╭─ 閱讀節選

計算兩個字符串之間的Levenshtein距離

Levenshtein距離 ruby


class String  
  def levenshtein(other, ins=2, del=2, sub=1)  
    return nil if self.nil?  
    return nil if other.nil?  
    dm = []       
    dm[0] = (0..self.length).collect { |i| i * ins }  
    fill = [0] * (self.length - 1)  
    for i in 1..other.length  
      dm[i] = [i * del, fill.flatten]  
    end  
    for i in 1..other.length  
      for j in 1..self.length  
        dm[i][j] = [  
          dm[i-1][j-1] +  
            (self[j-1] == other[i-1] ? 0 : sub),  
          dm[i][j-1] + ins,  
          dm[i-1][j] + del  
        ].min  
      end  
    end  
    dm[other.length][self.length]  
  end
end  
s1 = "ACUGAUGUGA"

╰─
╭─ 所附資料

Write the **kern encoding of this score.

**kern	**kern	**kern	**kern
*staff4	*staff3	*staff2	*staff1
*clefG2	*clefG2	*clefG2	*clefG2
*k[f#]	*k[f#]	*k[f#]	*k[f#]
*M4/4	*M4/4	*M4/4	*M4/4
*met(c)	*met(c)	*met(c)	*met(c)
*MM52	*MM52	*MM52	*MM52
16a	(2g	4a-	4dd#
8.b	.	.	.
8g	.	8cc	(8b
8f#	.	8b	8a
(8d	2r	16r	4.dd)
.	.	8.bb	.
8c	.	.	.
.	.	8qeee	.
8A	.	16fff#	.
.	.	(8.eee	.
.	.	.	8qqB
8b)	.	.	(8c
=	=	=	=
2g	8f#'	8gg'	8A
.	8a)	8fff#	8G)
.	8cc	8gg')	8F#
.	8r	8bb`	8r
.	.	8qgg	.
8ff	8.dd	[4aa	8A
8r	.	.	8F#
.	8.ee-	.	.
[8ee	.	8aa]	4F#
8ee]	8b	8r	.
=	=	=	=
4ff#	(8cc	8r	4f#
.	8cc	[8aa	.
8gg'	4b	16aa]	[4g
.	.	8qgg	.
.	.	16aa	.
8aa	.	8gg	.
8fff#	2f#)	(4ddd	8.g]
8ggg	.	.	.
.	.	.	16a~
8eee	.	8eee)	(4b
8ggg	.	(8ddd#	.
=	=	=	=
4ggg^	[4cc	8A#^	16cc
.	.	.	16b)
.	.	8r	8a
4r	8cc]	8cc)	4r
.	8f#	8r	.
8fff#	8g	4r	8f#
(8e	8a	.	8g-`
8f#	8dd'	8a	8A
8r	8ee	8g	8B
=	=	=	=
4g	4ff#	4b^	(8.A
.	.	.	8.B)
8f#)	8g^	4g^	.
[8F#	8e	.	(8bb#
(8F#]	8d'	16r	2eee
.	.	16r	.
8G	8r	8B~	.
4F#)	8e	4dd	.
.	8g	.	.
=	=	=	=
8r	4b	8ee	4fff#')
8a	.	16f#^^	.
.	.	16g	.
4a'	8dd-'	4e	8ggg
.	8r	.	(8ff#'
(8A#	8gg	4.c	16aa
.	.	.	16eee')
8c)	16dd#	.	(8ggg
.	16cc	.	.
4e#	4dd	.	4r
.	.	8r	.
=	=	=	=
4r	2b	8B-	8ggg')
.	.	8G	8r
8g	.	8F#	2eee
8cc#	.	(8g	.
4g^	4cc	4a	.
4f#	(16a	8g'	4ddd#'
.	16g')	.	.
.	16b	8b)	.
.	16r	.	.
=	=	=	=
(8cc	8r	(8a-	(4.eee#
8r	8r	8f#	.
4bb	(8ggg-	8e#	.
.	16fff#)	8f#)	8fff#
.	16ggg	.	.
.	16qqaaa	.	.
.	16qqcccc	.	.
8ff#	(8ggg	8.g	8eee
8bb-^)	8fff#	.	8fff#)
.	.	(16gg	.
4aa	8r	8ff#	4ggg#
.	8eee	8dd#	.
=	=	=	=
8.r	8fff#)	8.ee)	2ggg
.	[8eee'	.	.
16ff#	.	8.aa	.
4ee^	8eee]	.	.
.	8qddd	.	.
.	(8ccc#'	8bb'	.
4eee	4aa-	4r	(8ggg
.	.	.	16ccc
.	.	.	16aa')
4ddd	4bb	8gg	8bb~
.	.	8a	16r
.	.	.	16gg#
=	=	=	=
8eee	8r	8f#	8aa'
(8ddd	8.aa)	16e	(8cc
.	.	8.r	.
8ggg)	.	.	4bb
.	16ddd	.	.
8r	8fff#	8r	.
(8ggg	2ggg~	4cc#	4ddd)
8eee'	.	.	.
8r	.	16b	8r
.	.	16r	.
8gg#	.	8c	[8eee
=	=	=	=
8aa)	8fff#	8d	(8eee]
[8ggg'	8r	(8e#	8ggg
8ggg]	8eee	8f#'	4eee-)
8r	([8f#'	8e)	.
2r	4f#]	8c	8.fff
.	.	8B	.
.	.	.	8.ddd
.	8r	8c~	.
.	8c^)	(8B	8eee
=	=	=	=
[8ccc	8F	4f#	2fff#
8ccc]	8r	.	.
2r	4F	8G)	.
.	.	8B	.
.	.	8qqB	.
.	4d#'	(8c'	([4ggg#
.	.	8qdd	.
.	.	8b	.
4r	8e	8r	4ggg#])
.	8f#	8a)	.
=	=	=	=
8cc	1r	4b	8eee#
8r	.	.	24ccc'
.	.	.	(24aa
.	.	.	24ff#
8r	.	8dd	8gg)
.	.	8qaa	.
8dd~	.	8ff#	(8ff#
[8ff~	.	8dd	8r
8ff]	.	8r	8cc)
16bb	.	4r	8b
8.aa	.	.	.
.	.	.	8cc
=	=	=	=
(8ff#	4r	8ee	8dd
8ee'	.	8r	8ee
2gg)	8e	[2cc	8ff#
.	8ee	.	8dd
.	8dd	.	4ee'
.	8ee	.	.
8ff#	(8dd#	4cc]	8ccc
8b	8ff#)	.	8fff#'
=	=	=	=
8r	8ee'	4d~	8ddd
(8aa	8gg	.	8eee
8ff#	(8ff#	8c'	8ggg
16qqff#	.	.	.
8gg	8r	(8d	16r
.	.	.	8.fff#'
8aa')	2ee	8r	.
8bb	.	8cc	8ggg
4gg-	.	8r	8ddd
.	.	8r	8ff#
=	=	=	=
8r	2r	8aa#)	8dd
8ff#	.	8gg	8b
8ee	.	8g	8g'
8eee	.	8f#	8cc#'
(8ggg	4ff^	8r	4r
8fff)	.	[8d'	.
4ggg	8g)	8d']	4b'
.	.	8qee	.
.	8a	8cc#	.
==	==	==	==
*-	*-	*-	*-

╰─

:: 作答說明 ::
#1 根據Levenshtein距離程式碼,判斷下列敘述是否符合原文,各以「是」或「否」作答,並引用原文中起決定作用的字句:(a) levenshtein 方法的插入代價預設為2;(b) 若傳入的 other 為 nil,方法會回傳0;(c) 方法最後回傳的是 dm 陣列中第 other.length 列、第 self.length 欄的值。
#2 接著Levenshtein距離程式碼最後一行之後,補寫接下來的幾行。

:: 參考答案 ::
#1
(a) 是:「def levenshtein(other, ins=2, del=2, sub=1)」
(b) 否:「return nil if other.nil?」
(c) 是:「dm[other.length][self.length]」

#2
s2 = "AUGGAA"  
d1 = s1.levenshtein(s2)    # 9  
s3 = "pennsylvania"  
s4 = "pencilvaneya"  
d2 = s3.levenshtein(s4)    # 7  
s5 = "abcd"
s6 = "abcd"
d3 = s5.levenshtein(s6)    # 0

 

定義similar?code

 

def similar?(other,thresh=2)
    if self.levenshtein(other) < thresh
      true
    else
      false
    end
  end
"polarty".similar?("hilarity")